(Saved entries)
▼
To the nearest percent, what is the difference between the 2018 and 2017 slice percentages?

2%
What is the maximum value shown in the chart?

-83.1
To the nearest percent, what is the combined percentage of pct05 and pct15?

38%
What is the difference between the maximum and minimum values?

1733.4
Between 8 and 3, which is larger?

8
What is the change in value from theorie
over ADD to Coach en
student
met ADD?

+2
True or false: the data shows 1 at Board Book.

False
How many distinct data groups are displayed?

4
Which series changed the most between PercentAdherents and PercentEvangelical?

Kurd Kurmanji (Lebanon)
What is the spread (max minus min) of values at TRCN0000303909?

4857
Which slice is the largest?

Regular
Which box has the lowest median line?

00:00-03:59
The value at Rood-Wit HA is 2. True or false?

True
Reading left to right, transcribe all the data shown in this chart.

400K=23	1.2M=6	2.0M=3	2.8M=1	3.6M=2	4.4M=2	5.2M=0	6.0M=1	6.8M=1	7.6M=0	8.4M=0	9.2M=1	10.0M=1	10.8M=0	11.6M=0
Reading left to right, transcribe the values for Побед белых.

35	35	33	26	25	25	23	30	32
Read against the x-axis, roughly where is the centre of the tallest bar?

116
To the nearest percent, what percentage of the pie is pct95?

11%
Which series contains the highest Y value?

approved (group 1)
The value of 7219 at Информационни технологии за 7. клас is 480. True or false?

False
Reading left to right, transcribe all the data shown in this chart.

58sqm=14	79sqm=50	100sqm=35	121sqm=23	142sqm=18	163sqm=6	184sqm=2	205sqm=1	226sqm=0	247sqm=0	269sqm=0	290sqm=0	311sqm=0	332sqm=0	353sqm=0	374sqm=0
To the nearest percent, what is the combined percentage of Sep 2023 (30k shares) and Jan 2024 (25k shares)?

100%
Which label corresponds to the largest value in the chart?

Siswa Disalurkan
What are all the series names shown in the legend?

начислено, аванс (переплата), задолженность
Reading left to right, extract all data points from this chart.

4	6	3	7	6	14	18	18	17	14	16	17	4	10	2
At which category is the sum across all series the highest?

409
▲
### Written task
Reproduce the data above with every occurrence of "transcribe" changed to "list", keeping all other text identical.

### Task response
To the nearest percent, what is the difference between the 2018 and 2017 slice percentages?

2%
What is the maximum value shown in the chart?

-83.1
To the nearest percent, what is the combined percentage of pct05 and pct15?

38%
What is the difference between the maximum and minimum values?

1733.4
Between 8 and 3, which is larger?

8
What is the change in value from theorie
over ADD to Coach en
student
met ADD?

+2
True or false: the data shows 1 at Board Book.

False
How many distinct data groups are displayed?

4
Which series changed the most between PercentAdherents and PercentEvangelical?

Kurd Kurmanji (Lebanon)
What is the spread (max minus min) of values at TRCN0000303909?

4857
Which slice is the largest?

Regular
Which box has the lowest median line?

00:00-03:59
The value at Rood-Wit HA is 2. True or false?

True
Reading left to right, list all the data shown in this chart.

400K=23	1.2M=6	2.0M=3	2.8M=1	3.6M=2	4.4M=2	5.2M=0	6.0M=1	6.8M=1	7.6M=0	8.4M=0	9.2M=1	10.0M=1	10.8M=0	11.6M=0
Reading left to right, list the values for Побед белых.

35	35	33	26	25	25	23	30	32
Read against the x-axis, roughly where is the centre of the tallest bar?

116
To the nearest percent, what percentage of the pie is pct95?

11%
Which series contains the highest Y value?

approved (group 1)
The value of 7219 at Информационни технологии за 7. клас is 480. True or false?

False
Reading left to right, list all the data shown in this chart.

58sqm=14	79sqm=50	100sqm=35	121sqm=23	142sqm=18	163sqm=6	184sqm=2	205sqm=1	226sqm=0	247sqm=0	269sqm=0	290sqm=0	311sqm=0	332sqm=0	353sqm=0	374sqm=0
To the nearest percent, what is the combined percentage of Sep 2023 (30k shares) and Jan 2024 (25k shares)?

100%
Which label corresponds to the largest value in the chart?

Siswa Disalurkan
What are all the series names shown in the legend?

начислено, аванс (переплата), задолженность
Reading left to right, extract all data points from this chart.

4	6	3	7	6	14	18	18	17	14	16	17	4	10	2
At which category is the sum across all series the highest?

409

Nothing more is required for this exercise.